> **Your objective**: Rewrite the passage below on Democratic candidates and nuclear weapons, starting with "On the flip" and going on through "national security apparatus?", but substitute "proposed warhead" for "new warhead".

==== Source passage

On the flip side, major Democratic candidates have not only opposed the new warhead, but three of them -- John Edwards, Barack Obama, and Bill Richardson -- have called for the elimination of nuclear weapons altogether. Is their commitment genuine? If so, can it overcome bureaucratic opposition within the U.S. national security apparatus?

Thankfully, Congress is already on the case with respect to the Reliable Replacement Warhead, which is the centerpiece of a two-decade, $150 billion -- yes, billion -- plan to upgrade and "modernize" the entire nuclear weapons complex. The RRW has been de-funded in the House, in significant part due to the leadership of Representatives David Hobson (R-OH) and Pete Visclosky (D-IN). The Senate has only cut it by two-thirds, but there is a real chance that a House-Senate conference on the matter could eliminate all funding for this unnecessary and dangerous project.

As for the Democrats' anti-nuclear trio (paging Hillary -- where are you on this issue?), the question is how serious they are about their commitments -- and of course, whether one of them will be elected president. Obama has adopted a multi-point plan first put forward by a bipartisan group of ex-foreign policy bigwigs that includes George Shultz, Henry Kissinger, William Perry, and Sam Nunn. I may have missed it, but I haven't seen anything this detailed from Edwards or Richardson.

========
==== Dataset extract

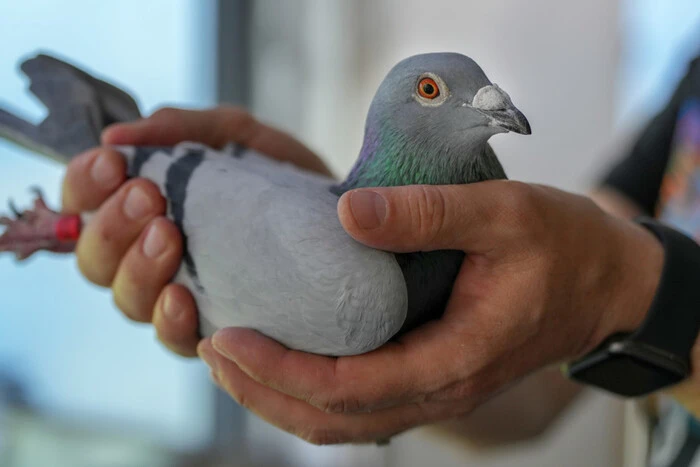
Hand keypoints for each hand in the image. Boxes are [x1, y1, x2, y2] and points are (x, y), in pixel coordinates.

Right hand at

========

> **Answer for this exercise**:
On the flip side, major Democratic candidates have not only opposed the proposed warhead, but three of them -- John Edwards, Barack Obama, and Bill Richardson -- have called for the elimination of nuclear weapons altogether. Is their commitment genuine? If so, can it overcome bureaucratic opposition within the U.S. national security apparatus?